Friday’s Poem: Breathing the Breath of Winter

(Photo by Cynthia Guenther Richardson 2021)

The breath of winter is flung upon all

and the walk is scented with promise of frost that

may visit or transmute, warmed, into rain.

I am hoping for rain but planning for frost,

even ice, prepared for what comes.

Or I want to think so. I grew up in a land

of dense, deep snow; even birds and branches

were bitten by its ache, shaken by zero dregrees.

The beauty held me. I thought I was lucky.

Being alive was spectacular,

eyes watering, cheeks crisped, mouth puffing breaths

that floated, friendly clouds, in air that stung.
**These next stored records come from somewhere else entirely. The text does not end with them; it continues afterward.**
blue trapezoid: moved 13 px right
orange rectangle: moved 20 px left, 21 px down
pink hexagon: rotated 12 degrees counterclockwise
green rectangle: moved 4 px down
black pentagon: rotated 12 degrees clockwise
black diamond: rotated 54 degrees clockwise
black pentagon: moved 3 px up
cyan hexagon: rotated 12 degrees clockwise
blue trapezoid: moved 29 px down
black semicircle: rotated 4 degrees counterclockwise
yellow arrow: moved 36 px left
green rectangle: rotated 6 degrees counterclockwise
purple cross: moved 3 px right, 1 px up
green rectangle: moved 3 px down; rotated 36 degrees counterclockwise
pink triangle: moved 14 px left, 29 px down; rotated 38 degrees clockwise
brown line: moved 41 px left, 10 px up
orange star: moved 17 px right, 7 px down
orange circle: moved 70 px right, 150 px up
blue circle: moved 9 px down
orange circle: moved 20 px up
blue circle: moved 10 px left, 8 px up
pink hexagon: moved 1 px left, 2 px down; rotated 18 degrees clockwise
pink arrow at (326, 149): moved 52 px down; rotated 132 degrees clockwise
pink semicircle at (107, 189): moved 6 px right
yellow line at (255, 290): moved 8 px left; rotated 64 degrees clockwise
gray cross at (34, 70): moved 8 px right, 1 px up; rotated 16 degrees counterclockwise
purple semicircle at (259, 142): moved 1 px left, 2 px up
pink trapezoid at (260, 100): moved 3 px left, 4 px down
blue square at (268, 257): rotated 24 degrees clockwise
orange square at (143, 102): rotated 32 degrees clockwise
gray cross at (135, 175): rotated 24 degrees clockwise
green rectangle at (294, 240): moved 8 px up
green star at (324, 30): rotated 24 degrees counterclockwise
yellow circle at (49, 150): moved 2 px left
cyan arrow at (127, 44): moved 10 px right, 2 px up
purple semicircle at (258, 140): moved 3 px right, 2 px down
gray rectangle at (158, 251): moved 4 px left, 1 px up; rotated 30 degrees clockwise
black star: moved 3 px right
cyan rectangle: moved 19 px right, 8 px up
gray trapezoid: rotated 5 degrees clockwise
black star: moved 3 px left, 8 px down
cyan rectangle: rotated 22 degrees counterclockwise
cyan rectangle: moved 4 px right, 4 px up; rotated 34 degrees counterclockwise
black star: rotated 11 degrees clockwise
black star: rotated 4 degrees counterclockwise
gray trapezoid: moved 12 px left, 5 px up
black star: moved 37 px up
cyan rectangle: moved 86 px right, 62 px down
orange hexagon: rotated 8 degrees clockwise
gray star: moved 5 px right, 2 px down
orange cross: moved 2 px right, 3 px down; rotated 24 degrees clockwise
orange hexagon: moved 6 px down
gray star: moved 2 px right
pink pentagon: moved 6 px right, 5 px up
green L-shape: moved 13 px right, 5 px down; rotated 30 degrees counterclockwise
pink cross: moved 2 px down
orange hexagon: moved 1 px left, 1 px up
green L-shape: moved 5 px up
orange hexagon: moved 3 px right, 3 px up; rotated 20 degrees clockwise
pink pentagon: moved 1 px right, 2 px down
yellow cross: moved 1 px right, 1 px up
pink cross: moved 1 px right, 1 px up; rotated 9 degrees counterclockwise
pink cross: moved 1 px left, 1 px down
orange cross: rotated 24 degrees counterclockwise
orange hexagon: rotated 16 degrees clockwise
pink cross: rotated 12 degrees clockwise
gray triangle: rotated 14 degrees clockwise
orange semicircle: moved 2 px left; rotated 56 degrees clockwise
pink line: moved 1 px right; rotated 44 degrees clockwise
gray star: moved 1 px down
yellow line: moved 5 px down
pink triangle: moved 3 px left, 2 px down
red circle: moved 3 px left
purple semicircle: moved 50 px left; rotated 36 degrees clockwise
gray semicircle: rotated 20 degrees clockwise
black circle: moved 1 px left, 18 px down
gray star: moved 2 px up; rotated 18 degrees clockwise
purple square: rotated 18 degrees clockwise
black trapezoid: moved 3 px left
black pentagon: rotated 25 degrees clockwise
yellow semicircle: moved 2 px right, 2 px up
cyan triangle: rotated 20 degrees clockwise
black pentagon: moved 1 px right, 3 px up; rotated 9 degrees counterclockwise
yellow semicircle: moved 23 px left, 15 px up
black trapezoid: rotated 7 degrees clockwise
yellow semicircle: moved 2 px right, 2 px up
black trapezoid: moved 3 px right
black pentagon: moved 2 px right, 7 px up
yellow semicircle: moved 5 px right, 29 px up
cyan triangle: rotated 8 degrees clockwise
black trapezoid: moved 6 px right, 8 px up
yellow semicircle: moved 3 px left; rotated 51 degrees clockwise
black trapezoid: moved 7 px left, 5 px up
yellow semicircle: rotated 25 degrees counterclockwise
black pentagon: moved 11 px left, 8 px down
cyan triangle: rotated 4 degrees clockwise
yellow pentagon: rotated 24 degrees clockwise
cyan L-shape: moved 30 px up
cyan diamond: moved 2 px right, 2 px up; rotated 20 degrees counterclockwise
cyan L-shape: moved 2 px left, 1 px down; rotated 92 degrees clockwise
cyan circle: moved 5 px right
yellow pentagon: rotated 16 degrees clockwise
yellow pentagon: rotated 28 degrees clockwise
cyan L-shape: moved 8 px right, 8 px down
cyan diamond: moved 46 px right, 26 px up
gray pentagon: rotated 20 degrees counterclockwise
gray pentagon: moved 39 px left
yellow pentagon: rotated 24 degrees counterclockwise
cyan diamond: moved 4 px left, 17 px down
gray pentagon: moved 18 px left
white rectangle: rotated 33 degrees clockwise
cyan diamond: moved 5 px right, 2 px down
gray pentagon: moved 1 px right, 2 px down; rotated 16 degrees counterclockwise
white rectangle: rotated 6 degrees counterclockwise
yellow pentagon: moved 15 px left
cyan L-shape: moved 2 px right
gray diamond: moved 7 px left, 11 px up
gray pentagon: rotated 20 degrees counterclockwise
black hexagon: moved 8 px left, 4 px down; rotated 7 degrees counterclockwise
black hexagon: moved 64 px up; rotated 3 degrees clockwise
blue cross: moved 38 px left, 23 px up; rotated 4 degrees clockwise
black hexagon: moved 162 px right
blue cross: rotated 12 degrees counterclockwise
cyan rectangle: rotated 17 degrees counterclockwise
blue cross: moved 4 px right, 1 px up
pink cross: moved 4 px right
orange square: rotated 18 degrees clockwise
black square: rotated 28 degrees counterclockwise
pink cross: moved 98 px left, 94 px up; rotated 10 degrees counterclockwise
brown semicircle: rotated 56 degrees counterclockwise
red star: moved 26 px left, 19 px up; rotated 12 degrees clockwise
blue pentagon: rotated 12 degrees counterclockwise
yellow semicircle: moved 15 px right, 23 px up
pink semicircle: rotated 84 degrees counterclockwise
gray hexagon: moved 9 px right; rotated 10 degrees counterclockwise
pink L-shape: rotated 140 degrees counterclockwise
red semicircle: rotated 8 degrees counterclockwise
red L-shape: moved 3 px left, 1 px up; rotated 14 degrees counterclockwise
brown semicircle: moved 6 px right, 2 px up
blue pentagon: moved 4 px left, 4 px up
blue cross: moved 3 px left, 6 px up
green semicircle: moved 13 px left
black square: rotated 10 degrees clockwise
Today I am not afraid of much at all,

knowing I have lived through things like

water pipes freezing, the fire going out

so burning furniture to keep us warm,

cereal for breakfast, lunch and dinner,

being thought a nuisance or failure

so later harmed and forgotten.

Suffering threaded through my passion for living.

Now I suffer with those who have shared such troubles,

and those who know danger and brilliance of snow,

the wonder of slow warmth after sheen of ice.

It is not easy learning to navigate

the wind’s vagaries.

But today I am lucky, still. I know where

I am going, to the broad river and home.

And this wind may carry a long, low moan

but it releases a ribbon of song in between–

and that is what I listen for, and that is what I hear.

Friday’s Poem on Saturday: Rumors of Beginnings

The rumor is that the year changes.

Still, I breathe with my heart, earthen and
cosmic oxygen rising from conduits
hewn of shadow, light, water.
If it is a new entrance before us, also an exodus
that carries us to beginnings. A labyrinth, a journey
with pilgrims come round from afar. You and I.

I say, remand our treasures to the fire
of life, of loss. Plant random bits in good places
where springs quench deeper thirst.
Move among trees and mossy rocks, hollow and peak,
greet sea’s leviathans, guardians of earth, winged messengers.
We can recall such language; God recalls our names.
See, evening is seeded with starlight and the heavens
shed grace: mercy and knowledge given with no falsity.

I hope for a miracle of start overs. Righteous indignations and
angers loosed to be upended, disbanded.

For the poverty of fear and shame with their
failed assumptions, viperous words to be relinquished.

For the superfluous to fall away so ears hear
and eyes see each moment now with the best expectancy.

And fissures and fractures that divert us from
transformation to be healed, and lives that strain
from pressures of the world to be reinforced.

I call for a shepherding of our errant stories,
each one born of blood and bone, erupting with
a capacity for love: let us carry them to country and town.
And reimagine shards of beauty, breakage of sorrows
to remake and brace our living, a creation amid the harrowing.

This labyrinth of prayer is a minor strand of our tapestry.
We hail from a fathomless universe, crisscross earth
in designs of tender bodies. This is what is given us.
We are not ever quite lost as imagined. Nor alone in our cocoons of flesh.

A new time, the talk goes. A chance for reclamation, reaffirmation.

I give it credence, my face tilted to sky, then street.

May we grant favor to one another,
and hoist compassion, a torch from dawn to dark.
Greet peace upon entering and leaving each door, feet
casting off the chains of futility.

Here, my hands, joining the common circle.